Much of the backlash, including claims that these campaigns amount to a kind of psyop, rests on a romantic belief that good music can only find its audience through natural means. The idea of digital campaigns bolstering popularity goes against what many people associate with independent music culture. However, engineered visibility is now built into how so many platforms function and music is not separate from that system even if fans wish it were.

What makes this moment interesting is how selective the outrage has been. Artificial online buzz can fuel months-long culture wars or sustain arduous debates around high profile or even political disputes. These social media campaigns can stir up questions about celebrities, corporations, policies and they all rely on the same idea of provoking an emotional response and shifting sentiment in one way or the other. 

And this isn’t a particularly new concept either - we have been manufacturing attention a lot longer than the internet has been around. Theatre managers in the 18th century hired people to applaud or boo on cue and this had a considerable impact on the success of a show on opening night.
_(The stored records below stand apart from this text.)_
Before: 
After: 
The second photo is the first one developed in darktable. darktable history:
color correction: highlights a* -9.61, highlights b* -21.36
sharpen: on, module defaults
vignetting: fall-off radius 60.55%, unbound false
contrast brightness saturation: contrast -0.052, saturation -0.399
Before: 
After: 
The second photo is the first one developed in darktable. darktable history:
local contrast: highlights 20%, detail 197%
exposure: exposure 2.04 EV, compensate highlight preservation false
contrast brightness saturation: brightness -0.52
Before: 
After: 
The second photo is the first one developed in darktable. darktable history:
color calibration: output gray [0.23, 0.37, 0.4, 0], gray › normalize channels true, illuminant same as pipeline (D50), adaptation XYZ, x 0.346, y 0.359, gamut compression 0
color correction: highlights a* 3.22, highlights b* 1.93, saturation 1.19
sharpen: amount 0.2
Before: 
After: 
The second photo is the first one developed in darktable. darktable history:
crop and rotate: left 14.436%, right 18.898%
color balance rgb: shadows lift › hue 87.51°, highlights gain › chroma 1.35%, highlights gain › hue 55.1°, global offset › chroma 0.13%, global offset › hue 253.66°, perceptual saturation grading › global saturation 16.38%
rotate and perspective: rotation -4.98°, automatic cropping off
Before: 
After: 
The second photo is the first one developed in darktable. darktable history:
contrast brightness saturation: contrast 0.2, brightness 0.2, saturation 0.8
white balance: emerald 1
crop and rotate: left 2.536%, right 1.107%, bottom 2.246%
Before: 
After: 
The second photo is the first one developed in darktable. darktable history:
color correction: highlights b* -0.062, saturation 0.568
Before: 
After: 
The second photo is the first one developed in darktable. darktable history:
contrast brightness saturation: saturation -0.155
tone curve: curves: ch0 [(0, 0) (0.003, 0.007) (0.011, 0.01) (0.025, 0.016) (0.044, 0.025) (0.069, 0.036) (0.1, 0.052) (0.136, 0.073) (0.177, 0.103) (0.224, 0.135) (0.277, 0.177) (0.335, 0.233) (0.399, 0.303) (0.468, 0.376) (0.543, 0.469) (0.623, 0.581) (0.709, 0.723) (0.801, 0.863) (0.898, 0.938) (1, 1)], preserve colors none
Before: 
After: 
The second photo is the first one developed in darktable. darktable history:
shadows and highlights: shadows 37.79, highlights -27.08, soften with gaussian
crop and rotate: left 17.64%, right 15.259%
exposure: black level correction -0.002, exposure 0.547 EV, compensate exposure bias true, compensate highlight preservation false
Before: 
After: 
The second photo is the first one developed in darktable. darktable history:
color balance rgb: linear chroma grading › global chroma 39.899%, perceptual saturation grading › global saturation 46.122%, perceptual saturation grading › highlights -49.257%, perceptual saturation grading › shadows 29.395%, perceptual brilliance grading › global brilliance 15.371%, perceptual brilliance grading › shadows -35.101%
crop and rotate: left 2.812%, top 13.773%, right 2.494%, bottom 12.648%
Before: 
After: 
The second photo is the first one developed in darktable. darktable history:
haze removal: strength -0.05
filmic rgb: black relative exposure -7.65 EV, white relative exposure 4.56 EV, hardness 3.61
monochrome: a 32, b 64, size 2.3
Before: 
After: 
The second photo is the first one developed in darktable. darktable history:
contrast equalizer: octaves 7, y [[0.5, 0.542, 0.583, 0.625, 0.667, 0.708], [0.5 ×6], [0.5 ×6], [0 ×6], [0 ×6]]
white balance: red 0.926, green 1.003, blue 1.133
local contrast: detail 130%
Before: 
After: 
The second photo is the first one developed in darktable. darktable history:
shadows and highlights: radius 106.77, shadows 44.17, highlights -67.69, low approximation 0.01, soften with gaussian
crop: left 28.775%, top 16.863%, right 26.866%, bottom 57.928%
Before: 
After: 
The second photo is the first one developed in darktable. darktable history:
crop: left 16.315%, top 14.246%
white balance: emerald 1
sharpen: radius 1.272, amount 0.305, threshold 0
And now we are seeing musicians reacting to platforms that reward speed and repetition. Promoters and labels are operating inside an economy where attention is scarce and fleeting. Calling each campaign a ‘psyop’ does not change the fact that our favourite musicians are adapting to a new world to make some money from music.

A more optimistic reading is that this growing awareness of how attention and sentiment are shaped online could make us better readers of reputation. Artificial buzz has always existed, only now it is in plainer view. The real question is whether we keep pretending some parts of culture are immune or whether we learn to recognise influence when we see it, without mistaking every nudge for manipulation.